Question 110 of the Small Catechism answers, “It means three in one. The Church has used the word Trinity to maintain the Bible’s witness that the Father, Son, and Holy Spirit are three distinct persons and yet are one God. This is the greatest mystery of the Christian faith.”
What is a mystery? Contrary to how it’s often used, a mystery is not the same as a secret. A secret is something hidden and unknown; a mystery is something revealed and therefore known, yet unfathomable. Thus, the Trinity is not a secret since in it, God has revealed Himself to be three distinct Persons yet one God. Yet His self-revelation is unfathomable, which is what makes it a mystery. When we speak of the Trinity, “I may not say that there are three gods as there are three men or three angels. Rather, I must say that there is only one eternal God. To be sure, a threeness does exist in the Godhead, but this threeness exists in the Persons of the Godhead. Not three Gods, not three Lords, not three Creators, but one God, one Lord, one Creator, or, as we are want to say: One divine Essence and yet three distinct Persons—Father, Son, and Holy Ghost” (What Luther Says §4450).
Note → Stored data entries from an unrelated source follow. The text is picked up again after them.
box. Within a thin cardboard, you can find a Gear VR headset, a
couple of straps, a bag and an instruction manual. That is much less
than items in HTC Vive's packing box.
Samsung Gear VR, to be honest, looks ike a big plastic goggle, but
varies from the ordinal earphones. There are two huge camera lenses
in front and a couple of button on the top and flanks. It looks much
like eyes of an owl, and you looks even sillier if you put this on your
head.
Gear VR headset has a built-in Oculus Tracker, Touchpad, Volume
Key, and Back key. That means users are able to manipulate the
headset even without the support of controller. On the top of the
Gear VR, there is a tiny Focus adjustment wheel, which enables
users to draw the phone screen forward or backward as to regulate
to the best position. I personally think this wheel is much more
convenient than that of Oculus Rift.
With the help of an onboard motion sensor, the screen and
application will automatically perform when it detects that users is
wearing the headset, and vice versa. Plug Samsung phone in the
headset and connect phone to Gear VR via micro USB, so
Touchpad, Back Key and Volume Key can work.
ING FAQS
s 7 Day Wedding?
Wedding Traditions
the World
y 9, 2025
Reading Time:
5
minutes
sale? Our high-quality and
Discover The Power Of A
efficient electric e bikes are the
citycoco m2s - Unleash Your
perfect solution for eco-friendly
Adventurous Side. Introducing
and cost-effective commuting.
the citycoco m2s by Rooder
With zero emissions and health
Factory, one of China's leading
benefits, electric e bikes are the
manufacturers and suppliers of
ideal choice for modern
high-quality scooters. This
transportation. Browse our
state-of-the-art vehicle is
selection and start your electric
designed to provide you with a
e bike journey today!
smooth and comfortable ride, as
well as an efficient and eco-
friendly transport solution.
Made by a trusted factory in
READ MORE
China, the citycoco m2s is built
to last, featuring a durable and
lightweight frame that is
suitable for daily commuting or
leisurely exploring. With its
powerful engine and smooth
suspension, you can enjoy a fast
Anti-trinitarians like to retort that this doesn’t make mathematical sense since 1 + 1 + 1 = 3. I’ve heard Trinitarians rebut, “Yes, but 1 x 1 x 1 = 1.” I’m not certain this is helpful since it is still an attempt to use human reason to understand what it cannot comprehend, and it likely undermines the distinctions of the Persons. After all, it is not a mathematical question but an ontological one. Rather, a far simpler confession when asked how it’s possible that God is three distinct Persons in one Being would be, “I don’t know. I simply take God at His Word.” For that is faith, which is “the assurance of things hoped for, the conviction of things not seen” (Hebrews 11:1). Faith does not cling to human reason but to the proclamation of God’s Word, whether those words be, “I and the Father are one” (John 10:30), “This is My body, this is My blood, given and shed for you for the forgiveness of sins” (Matthew 26:26-28), or “Behold, I am coming soon” (Revelation 22:12, 20). “Unlike reason, faith does not depend upon what it sees, but grasps what it does not see… Faith closes its eyes to what reason would look at and judge” (Baseley, 39).
Bibliography
Baseley, Joel. Christ Beyond Reason: Luther’s Treatment of Faith and Reason in the Festival Portions of the Church Postils. Dearborn, MI: Mark V Publications, 2005.